Top of The records
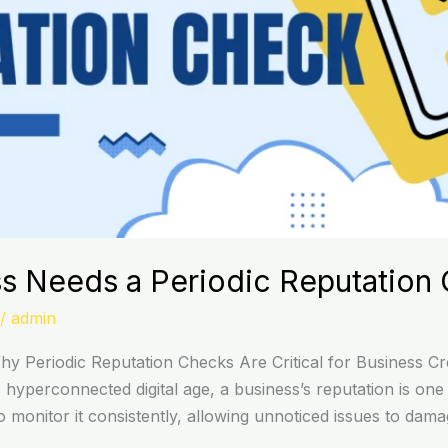
s Needs a Periodic Reputation
/
admin
 Periodic Reputation Checks Are Critical for Business Cred
yperconnected digital age, a business’s reputation is one o
 monitor it consistently, allowing unnoticed issues to dam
Bottom of The records
• [Work task] Copy, with no alteration, the line that contains "Periodic Reputation Checks" and each remaining line of the listing above.

• [Answer section]
 Periodic Reputation Checks Are Critical for Business Cred
yperconnected digital age, a business’s reputation is one o
 monitor it consistently, allowing unnoticed issues to dam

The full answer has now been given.